== Task item ==
Every line in the following data that has "https" counts toward the total; state that total alone.

== Recorded data ==
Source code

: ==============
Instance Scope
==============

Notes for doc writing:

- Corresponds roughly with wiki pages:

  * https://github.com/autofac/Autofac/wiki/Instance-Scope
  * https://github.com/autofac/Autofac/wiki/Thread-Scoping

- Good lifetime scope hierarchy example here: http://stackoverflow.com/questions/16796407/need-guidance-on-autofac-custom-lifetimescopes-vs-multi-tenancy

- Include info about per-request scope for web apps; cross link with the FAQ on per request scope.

== Answer for the task ==
2